Auch die EDA, die eigens für die Zusammenarbeit auf dem Rüstungssektor geschaffene
Europäische Verteidigungsagentur, wurde nicht eingeschaltet. Das Verteidigungsministerium
war von vorneherein auf eine deutsche Lösung fixiert. Und zwar so stark, dass es damit
seine eigene Verhandlungsposition gegenüber der Werftindustrie geschwächt hat, wie der
Bundesrechnungshof kritisierte. Die vereinbarten mehr als 2 Milliarden Euro für die vier
Schiffe sind nämlich kein Festpreis.

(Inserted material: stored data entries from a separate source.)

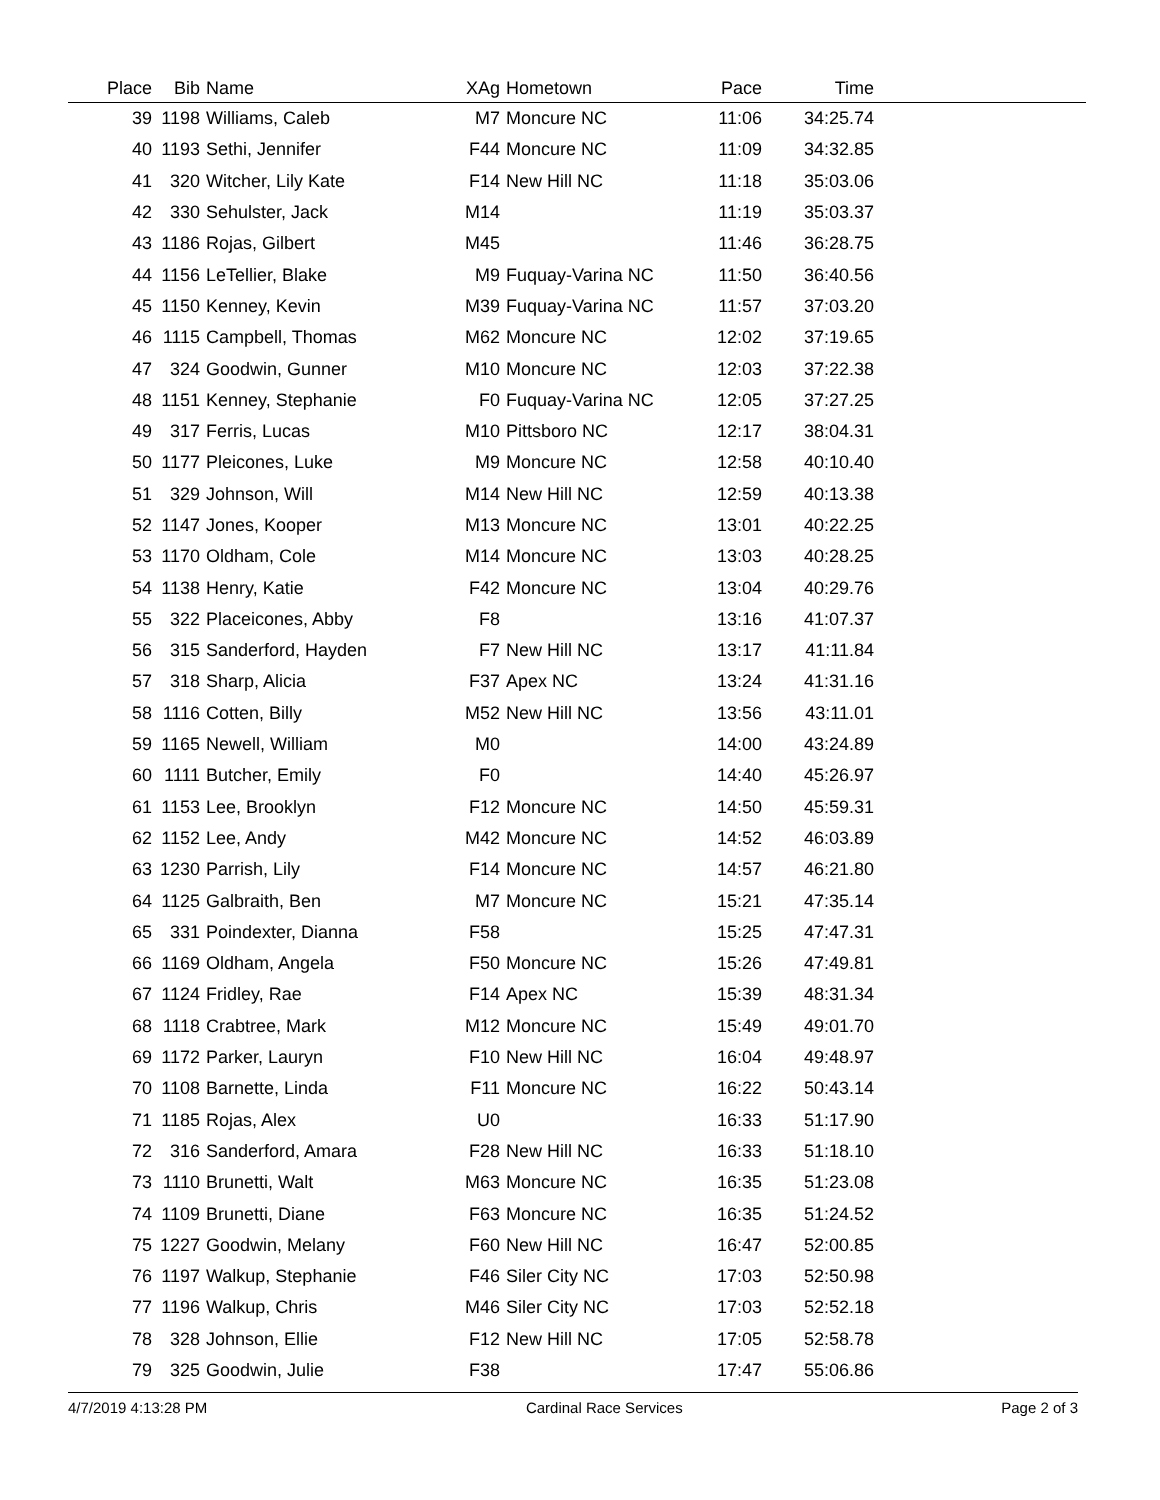| Place | Bib | Name | XAg | Hometown | Pace | Time | |
| --- | --- | --- | --- | --- | --- | --- | --- |
| 39 | 1198 | Williams, Caleb | M7 | Moncure NC | 11:06 | 34:25.74 | |
| 40 | 1193 | Sethi, Jennifer | F44 | Moncure NC | 11:09 | 34:32.85 | |
| 41 | 320 | Witcher, Lily Kate | F14 | New Hill NC | 11:18 | 35:03.06 | |
| 42 | 330 | Sehulster, Jack | M14 | | 11:19 | 35:03.37 | |
| 43 | 1186 | Rojas, Gilbert | M45 | | 11:46 | 36:28.75 | |
| 44 | 1156 | LeTellier, Blake | M9 | Fuquay-Varina NC | 11:50 | 36:40.56 | |
| 45 | 1150 | Kenney, Kevin | M39 | Fuquay-Varina NC | 11:57 | 37:03.20 | |
| 46 | 1115 | Campbell, Thomas | M62 | Moncure NC | 12:02 | 37:19.65 | |
| 47 | 324 | Goodwin, Gunner | M10 | Moncure NC | 12:03 | 37:22.38 | |
| 48 | 1151 | Kenney, Stephanie | F0 | Fuquay-Varina NC | 12:05 | 37:27.25 | |
| 49 | 317 | Ferris, Lucas | M10 | Pittsboro NC | 12:17 | 38:04.31 | |
| 50 | 1177 | Pleicones, Luke | M9 | Moncure NC | 12:58 | 40:10.40 | |
| 51 | 329 | Johnson, Will | M14 | New Hill NC | 12:59 | 40:13.38 | |
| 52 | 1147 | Jones, Kooper | M13 | Moncure NC | 13:01 | 40:22.25 | |
| 53 | 1170 | Oldham, Cole | M14 | Moncure NC | 13:03 | 40:28.25 | |
| 54 | 1138 | Henry, Katie | F42 | Moncure NC | 13:04 | 40:29.76 | |
| 55 | 322 | Placeicones, Abby | F8 | | 13:16 | 41:07.37 | |
| 56 | 315 | Sanderford, Hayden | F7 | New Hill NC | 13:17 | 41:11.84 | |
| 57 | 318 | Sharp, Alicia | F37 | Apex NC | 13:24 | 41:31.16 | |
| 58 | 1116 | Cotten, Billy | M52 | New Hill NC | 13:56 | 43:11.01 | |
| 59 | 1165 | Newell, William | M0 | | 14:00 | 43:24.89 | |
| 60 | 1111 | Butcher, Emily | F0 | | 14:40 | 45:26.97 | |
| 61 | 1153 | Lee, Brooklyn | F12 | Moncure NC | 14:50 | 45:59.31 | |
| 62 | 1152 | Lee, Andy | M42 | Moncure NC | 14:52 | 46:03.89 | |
| 63 | 1230 | Parrish, Lily | F14 | Moncure NC | 14:57 | 46:21.80 | |
| 64 | 1125 | Galbraith, Ben | M7 | Moncure NC | 15:21 | 47:35.14 | |
| 65 | 331 | Poindexter, Dianna | F58 | | 15:25 | 47:47.31 | |
| 66 | 1169 | Oldham, Angela | F50 | Moncure NC | 15:26 | 47:49.81 | |
| 67 | 1124 | Fridley, Rae | F14 | Apex NC | 15:39 | 48:31.34 | |
| 68 | 1118 | Crabtree, Mark | M12 | Moncure NC | 15:49 | 49:01.70 | |
| 69 | 1172 | Parker, Lauryn | F10 | New Hill NC | 16:04 | 49:48.97 | |
| 70 | 1108 | Barnette, Linda | F11 | Moncure NC | 16:22 | 50:43.14 | |
| 71 | 1185 | Rojas, Alex | U0 | | 16:33 | 51:17.90 | |
| 72 | 316 | Sanderford, Amara | F28 | New Hill NC | 16:33 | 51:18.10 | |
| 73 | 1110 | Brunetti, Walt | M63 | Moncure NC | 16:35 | 51:23.08 | |
| 74 | 1109 | Brunetti, Diane | F63 | Moncure NC | 16:35 | 51:24.52 | |
| 75 | 1227 | Goodwin, Melany | F60 | New Hill NC | 16:47 | 52:00.85 | |
| 76 | 1197 | Walkup, Stephanie | F46 | Siler City NC | 17:03 | 52:50.98 | |
| 77 | 1196 | Walkup, Chris | M46 | Siler City NC | 17:03 | 52:52.18 | |
| 78 | 328 | Johnson, Ellie | F12 | New Hill NC | 17:05 | 52:58.78 | |
| 79 | 325 | Goodwin, Julie | F38 | | 17:47 | 55:06.86 | |
4/7/2019 4:13:28 PM Cardinal Race Services Page 2 of 3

Nur 17 Prozent der Summe dürfen nicht steigen.
Damit hat das Verteidigungsministerium gegen eigene Richtlinien verstoßen. Die sehen
nämlich vor, dass der Festanteil des Preises mindestens bei 20 Prozent liegen muss.

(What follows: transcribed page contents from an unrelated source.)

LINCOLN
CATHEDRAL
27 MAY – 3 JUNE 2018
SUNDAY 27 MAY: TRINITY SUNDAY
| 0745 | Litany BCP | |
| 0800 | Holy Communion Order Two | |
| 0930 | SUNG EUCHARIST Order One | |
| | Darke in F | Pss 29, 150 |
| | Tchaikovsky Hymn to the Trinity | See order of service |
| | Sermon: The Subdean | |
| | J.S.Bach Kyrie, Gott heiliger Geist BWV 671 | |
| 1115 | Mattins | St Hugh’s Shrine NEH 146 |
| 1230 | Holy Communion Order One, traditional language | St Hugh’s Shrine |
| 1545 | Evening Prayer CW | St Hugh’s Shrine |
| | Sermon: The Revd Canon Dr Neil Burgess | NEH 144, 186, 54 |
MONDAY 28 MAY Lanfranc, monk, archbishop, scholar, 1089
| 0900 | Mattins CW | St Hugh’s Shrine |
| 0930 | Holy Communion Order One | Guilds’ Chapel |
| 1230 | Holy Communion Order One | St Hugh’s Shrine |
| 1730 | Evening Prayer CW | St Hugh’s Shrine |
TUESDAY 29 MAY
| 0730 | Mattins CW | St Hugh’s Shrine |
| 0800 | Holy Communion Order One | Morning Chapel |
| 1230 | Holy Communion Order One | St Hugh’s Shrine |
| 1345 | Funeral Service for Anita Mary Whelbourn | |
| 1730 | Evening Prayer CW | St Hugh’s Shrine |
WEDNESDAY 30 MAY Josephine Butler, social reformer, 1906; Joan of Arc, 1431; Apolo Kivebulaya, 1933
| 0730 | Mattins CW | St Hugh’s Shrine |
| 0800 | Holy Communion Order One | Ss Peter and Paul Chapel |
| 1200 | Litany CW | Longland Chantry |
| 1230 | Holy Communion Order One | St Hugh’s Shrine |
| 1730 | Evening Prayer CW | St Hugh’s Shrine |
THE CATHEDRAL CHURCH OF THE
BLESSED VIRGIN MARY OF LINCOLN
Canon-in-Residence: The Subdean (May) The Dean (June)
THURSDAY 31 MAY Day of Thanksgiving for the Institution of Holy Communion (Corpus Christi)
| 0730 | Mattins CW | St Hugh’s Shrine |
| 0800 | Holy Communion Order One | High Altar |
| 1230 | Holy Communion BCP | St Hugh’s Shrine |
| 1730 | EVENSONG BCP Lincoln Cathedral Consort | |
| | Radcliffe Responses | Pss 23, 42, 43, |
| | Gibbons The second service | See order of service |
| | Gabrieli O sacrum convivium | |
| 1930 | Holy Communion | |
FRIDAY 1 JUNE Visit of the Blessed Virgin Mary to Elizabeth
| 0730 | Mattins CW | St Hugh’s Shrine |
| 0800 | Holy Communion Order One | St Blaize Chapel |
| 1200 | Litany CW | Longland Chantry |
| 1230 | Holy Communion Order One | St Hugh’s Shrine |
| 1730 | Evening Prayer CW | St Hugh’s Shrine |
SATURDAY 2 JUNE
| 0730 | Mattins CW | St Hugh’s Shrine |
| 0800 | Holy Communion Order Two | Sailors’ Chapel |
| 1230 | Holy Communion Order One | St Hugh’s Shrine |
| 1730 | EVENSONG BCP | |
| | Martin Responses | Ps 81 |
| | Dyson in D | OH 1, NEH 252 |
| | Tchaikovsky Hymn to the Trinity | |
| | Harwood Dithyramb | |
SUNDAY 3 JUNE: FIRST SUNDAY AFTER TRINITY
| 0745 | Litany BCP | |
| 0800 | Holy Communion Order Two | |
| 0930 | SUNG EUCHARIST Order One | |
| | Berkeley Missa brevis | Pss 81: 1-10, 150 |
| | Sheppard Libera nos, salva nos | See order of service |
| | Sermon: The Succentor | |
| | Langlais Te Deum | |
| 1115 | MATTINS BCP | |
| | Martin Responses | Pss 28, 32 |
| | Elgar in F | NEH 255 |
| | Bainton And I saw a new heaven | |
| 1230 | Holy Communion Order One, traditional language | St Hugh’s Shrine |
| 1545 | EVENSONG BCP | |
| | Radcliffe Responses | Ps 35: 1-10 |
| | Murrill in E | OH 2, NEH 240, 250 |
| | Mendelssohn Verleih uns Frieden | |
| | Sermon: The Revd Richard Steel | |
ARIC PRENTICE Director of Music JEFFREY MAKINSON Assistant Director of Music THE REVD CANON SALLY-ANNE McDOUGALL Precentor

Außerdem setzte die Werftindustrie durch, dass der Preis jährlich um bis zu 3 Prozent
steigen kann. Nach den Grundsätzen des Ministeriums darf diese Rate normalerweise nur 2
Prozent betragen.
Doch damit nicht genug. Gleich bei der Lieferung der ersten Fregatte sind 81 Prozent
des Gesamtpreises fällig. Mitbezahlt werden also auch schon die drei anderen Schiffe, die
noch gar nicht fertiggestellt sind. Außerdem konnten die Werften umfangreiche
Haftungsausschlüsse durchsetzen. Der Bundesrechnungshof empfahl daher dem Parlament, dem
Rüstungsprojekt in der gegenwärtigen Form nicht zuzustimmen.

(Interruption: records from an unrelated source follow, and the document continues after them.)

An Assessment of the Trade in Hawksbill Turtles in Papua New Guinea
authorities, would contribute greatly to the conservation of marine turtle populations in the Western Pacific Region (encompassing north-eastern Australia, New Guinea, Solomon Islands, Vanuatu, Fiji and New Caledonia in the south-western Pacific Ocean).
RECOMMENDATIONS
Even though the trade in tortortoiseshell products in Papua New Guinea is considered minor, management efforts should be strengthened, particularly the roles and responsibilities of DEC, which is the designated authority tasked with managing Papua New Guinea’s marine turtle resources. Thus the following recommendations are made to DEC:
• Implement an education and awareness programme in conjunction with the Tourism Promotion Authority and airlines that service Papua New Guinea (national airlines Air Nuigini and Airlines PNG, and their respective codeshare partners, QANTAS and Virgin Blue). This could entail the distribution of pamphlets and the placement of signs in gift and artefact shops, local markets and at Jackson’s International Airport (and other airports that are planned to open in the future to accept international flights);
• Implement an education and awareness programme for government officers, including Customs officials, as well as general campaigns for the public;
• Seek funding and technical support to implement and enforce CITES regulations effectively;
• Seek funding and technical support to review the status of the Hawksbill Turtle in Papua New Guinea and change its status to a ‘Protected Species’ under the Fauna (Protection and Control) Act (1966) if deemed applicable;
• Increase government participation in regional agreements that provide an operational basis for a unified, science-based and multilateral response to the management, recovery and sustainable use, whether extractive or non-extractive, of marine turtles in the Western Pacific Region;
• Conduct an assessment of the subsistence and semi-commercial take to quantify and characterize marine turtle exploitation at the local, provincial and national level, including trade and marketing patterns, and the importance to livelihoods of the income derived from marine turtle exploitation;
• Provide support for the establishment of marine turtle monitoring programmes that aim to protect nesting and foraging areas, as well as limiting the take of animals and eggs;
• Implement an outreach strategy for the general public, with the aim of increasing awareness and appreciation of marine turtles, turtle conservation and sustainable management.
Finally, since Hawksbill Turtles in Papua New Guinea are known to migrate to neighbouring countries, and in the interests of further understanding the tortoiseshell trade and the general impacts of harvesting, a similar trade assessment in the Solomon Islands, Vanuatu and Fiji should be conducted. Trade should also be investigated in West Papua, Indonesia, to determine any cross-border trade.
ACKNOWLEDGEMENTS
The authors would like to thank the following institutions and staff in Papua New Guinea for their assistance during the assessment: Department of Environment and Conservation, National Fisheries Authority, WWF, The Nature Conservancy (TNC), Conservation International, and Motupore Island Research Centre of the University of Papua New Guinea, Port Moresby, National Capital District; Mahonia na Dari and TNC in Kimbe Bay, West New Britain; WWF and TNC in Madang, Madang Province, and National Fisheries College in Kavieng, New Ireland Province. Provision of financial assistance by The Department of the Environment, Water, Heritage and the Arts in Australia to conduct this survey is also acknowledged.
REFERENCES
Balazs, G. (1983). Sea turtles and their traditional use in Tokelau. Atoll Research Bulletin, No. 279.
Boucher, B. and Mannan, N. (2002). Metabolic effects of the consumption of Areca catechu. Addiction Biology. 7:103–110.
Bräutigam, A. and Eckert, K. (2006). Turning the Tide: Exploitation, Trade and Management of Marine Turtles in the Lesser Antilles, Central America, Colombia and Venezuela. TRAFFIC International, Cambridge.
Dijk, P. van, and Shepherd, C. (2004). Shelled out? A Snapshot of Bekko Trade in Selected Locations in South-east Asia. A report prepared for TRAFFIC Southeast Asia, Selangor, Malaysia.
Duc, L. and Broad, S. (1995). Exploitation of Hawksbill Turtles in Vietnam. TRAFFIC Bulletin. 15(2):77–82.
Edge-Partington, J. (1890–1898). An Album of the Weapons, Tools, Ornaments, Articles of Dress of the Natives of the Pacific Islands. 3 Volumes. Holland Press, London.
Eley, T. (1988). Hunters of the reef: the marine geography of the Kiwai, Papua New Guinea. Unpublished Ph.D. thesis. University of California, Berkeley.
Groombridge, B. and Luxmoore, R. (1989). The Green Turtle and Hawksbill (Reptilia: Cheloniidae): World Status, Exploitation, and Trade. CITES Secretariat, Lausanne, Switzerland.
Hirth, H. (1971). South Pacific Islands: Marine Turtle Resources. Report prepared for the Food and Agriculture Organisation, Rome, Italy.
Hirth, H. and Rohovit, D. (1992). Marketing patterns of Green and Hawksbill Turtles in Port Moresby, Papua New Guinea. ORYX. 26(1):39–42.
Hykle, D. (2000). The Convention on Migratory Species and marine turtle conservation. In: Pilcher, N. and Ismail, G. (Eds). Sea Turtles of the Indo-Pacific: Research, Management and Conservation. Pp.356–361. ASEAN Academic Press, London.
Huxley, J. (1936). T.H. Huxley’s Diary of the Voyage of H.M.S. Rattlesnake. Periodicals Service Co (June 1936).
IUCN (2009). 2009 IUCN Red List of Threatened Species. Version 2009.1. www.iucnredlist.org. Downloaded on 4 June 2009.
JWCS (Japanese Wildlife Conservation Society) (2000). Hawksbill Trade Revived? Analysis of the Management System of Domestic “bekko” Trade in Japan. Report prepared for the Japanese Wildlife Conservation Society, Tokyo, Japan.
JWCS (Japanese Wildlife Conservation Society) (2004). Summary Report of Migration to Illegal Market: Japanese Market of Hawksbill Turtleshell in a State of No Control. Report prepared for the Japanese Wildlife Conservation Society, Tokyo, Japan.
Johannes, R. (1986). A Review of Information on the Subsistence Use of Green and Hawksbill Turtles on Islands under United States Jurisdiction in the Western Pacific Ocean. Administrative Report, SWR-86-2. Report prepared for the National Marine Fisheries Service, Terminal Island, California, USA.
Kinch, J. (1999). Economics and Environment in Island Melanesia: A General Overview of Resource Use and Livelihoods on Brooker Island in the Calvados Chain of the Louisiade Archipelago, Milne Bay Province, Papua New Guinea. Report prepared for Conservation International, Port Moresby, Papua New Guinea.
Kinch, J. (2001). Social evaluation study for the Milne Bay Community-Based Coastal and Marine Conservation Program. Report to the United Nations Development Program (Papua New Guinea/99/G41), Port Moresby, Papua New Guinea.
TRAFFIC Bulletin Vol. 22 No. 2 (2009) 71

Doch für das Verteidigungsministerium und andere Kenner war die Zustimmung des
Haushaltsauschusses nur noch Formsache. Das Ministerium verkündete jedenfalls die
Billigung des Rüstungsvorhabens bereits zu einem Zeitpunkt, als die Haushälter noch
tagten. Als man diesen Formfehler realisierte, wurde die Pressemitteilung Nr. 100 schnell
zurückgezogen. Vier Stunden später - der Haushaltsausschuss hatte inzwischen grünes
Licht gegeben - wurde die Meldung erneut verschickt. Diesmal als Pressemitteilung Nr. 102.
Allerdings mit zwei Änderungen. Nachdem es zuvor geheißen hatte, die Zulieferung der
Fregatten würde ab 2014 erfolgen, war nun zu lesen, die vier F 125 würden ab Mitte des
kommenden Jahrzehnts ausgeliefert, also 2015. Und während man der ersten Meldung noch die
Gesamtkosten entnehmen konnte, hatte man sie diesmal weggelassen. Möglicherweise wissend,
dass bisher noch jedes größere Rüstungsvorhaben erheblich teuerer wurde als zunächst
geplant.
Andreas Flocken ist Redakteur für die Hörfunk-Sendung
"Streitkräfte und Strategien" bei NDRinfo.